A former chief of the Defence Force says psychedelic drugs such psilocybin and MDMA should be rescheduled so they can be used to treat mental health conditions including depression and post-traumatic stress disorder (PTSD).
- The Therapeutic Goods Administration is considering a proposal to reschedule psilocybin and MDMA from “prohibited substances” to “controlled drugs”
- Retired Admiral Chris Barrie says the drugs should be down-scheduled to expand research and treatment opportunities for conditions including PTSD
- The Australian Medical Association and Royal Australian and New Zealand College of Psychiatrists oppose the move, citing the need for more research
The Therapeutic Goods Administration (TGA) last month published an interim decision to not amend the Poisons Standard to give mental health professionals more access to the drugs.
Advocates of psychedelic-assisted therapy had applied last year to reclassify the drugs from Schedule 9 (prohibited substances) to Schedule 8 (controlled drugs), which includes morphine, methadone and oxycodone.
The deadline to make submissions on the TGA’s interim decision is today with a final decision due on April 22.
Retired Admiral Christopher Barrie was chief of the Defence Force from 1998 to 2002 and is founder and chairman of FearLess, a charity supporting PTSD sufferers in Australia and New Zealand.
He is also a director of the not-for-profit, Mind Medicine Australia, which has been campaigning to expand psychedelic-assisted treatments for a range of mental illnesses.
Admiral Barrie said many veterans had trouble reintegrating into the community due to PTSD, and overseas studies had shown treatments with psychedelics could help.
“The evidence is that those psychedelics are much more effective than any of the pills you might be prescribed,” he said.
“Some experts who are working in the field have told me the only way we’ll ever get a cure for post-traumatic stress disorder is by the use of psychedelics.
Risk to patients ‘minimal’
Schedule 9 drugs are generally prohibited but can be used for prescribed purposes such as medical or scientific research, including clinical trials, with approval from federal and/or state health authorities.
But Admiral Barrie said current research options were limited, and rescheduling the drugs would expand opportunities.
“It’s not about weakening the laws at all.
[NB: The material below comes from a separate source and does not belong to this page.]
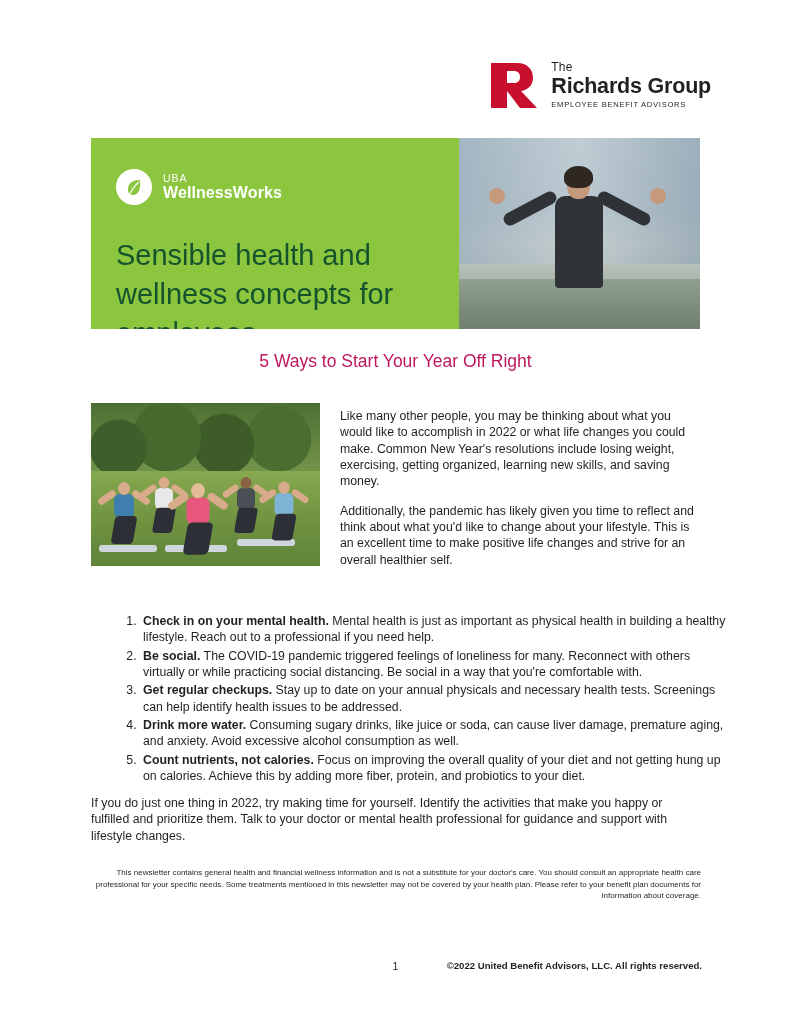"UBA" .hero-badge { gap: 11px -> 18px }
Schedule 8 still has very serious controls over the drugs’ supply and use,” he said.
“It would enable them to be used by qualified therapists and experts so we can widen the research base and start to see whether or not it’s possible to go down this route towards better treatments on one hand and, potentially, a cure on the other.
Rescheduling premature: Peak bodies
The Australian Medical Association (AMA) and Royal Australian and New Zealand College of Psychiatrists (RANZCP) have raised concerns about rescheduling the drugs, saying more research is needed to assess their safety and efficacy.
The AMA said there was a risk of psychosis and hallucinations, especially in susceptible groups, while the RANZCP cited the lack of appropriate treatment methodologies and training protocols.
In its interim decision, the TGA said there was limited but emerging evidence that psychedelic therapies may have therapeutic benefits in treating a range of mental illnesses, but found the current scheduling of psilocybin and MDMA, commonly known as ecstasy, was appropriate.
It cited a “a high potential for misuse in the Australian community”, risks to consumers, lack of training for physicians, and the need for more rigorous phase II and III trials.
But it said the scheduling could be reconsidered in the future pending the outcome of clinical trials.
‘Think of those … who’ve given up hope’
Admiral Barrie said he was “astonished and surprised” at the TGA’s interim decision.
“Think of all those people that might benefit from these treatments who otherwise are going to be denied them,” he said.
“Let’s think about the cost to the community of not changing, not only in productivity terms, but in terms of suicide, people who’ve just given up hope because the treatments aren’t working, and to families — broken families and kids whose lives are being destroyed by their anguishes.